Personal information
- Date of birth: 5 August 1917
- Place of birth: Clinton, Indiana, United States
- Date of death: 10 September 1943 (aged 26)
- Place of death: Crkvice, Nazi Croatia
- Position: Midfielder

Senior career*
- Years: Team / Apps / (Gls)
- 1934–1939: ACIVI Vicenza / 92 / (36)
- 1939–1942: Fiorentina / 46 / (7)
- 1942–1943: Spezia / 6 / (0)

= Armando Frigo =

Italian-American soccer player (1917–1943)

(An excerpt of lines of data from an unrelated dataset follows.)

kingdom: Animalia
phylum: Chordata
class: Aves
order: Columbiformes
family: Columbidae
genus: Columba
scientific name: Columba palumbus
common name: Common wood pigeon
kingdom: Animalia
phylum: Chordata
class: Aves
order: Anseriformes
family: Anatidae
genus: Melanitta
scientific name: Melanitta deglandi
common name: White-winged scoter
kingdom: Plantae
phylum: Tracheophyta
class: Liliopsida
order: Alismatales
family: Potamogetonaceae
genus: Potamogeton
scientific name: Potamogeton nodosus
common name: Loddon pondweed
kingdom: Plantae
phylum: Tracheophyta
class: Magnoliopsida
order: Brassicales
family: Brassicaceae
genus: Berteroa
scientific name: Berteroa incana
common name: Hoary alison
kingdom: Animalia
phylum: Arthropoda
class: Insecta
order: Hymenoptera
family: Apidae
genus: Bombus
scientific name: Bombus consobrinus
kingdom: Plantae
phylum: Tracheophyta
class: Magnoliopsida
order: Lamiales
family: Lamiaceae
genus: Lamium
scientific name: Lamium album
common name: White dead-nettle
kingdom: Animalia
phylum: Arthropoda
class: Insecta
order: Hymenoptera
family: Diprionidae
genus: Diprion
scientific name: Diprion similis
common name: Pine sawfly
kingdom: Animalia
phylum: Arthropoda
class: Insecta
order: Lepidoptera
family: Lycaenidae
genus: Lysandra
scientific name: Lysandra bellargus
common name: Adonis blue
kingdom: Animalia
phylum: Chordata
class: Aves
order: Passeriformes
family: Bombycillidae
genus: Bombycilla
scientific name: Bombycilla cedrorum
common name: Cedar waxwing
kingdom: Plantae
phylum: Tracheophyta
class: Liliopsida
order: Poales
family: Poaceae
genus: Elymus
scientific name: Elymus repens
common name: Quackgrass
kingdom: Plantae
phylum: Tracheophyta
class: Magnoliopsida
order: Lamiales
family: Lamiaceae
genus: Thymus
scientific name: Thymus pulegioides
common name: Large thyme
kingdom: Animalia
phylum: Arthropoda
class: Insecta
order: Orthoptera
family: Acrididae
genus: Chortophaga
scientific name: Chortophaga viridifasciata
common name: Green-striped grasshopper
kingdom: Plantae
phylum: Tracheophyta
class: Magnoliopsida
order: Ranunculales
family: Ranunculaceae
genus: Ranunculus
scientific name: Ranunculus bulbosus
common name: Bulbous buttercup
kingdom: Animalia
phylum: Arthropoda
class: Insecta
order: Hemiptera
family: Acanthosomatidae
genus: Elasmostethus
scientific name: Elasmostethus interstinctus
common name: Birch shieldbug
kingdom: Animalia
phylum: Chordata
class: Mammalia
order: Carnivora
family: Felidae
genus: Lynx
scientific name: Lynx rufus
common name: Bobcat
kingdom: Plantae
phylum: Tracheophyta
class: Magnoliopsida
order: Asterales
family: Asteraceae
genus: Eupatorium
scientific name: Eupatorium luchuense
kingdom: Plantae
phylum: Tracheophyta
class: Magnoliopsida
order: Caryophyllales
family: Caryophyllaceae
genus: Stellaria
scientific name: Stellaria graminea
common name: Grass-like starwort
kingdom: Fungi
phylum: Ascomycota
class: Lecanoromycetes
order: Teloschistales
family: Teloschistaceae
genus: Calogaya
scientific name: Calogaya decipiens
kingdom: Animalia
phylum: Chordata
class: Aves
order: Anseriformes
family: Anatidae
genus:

Armando Frigo (5 August 1917 – 10 September 1943) was an Italian-American football (soccer) player who played as a midfielder. He was known as the second American-born player after Alfonso Negro to have played in Serie A.

==Early life==
Frigo was born in Clinton, Indiana, to Italian parents. When he was eight, his family decided to relocate to Vicenza, where he grew up.

==Football career==
Frigo started with his hometown team Vicenza in Serie C. He was transferred to Fiorentina for the 1937–39 season, where he played 21 games and scored five goals. He went on to play a total of 46 games and scored seven goals. At the end of the 1941–42 season, he moved on to play for Spezia in Serie B.

==Death==
Armando Frigo served as a second lieutenant in the Italian Army infantry during World War II. When Italy entered civil war following the armistice with the Allies, he joined the partisans. In September 1943, he was captured by the Nazis near the town of Crkvice and shot to death. In his wallet was found his Fiorentina membership card.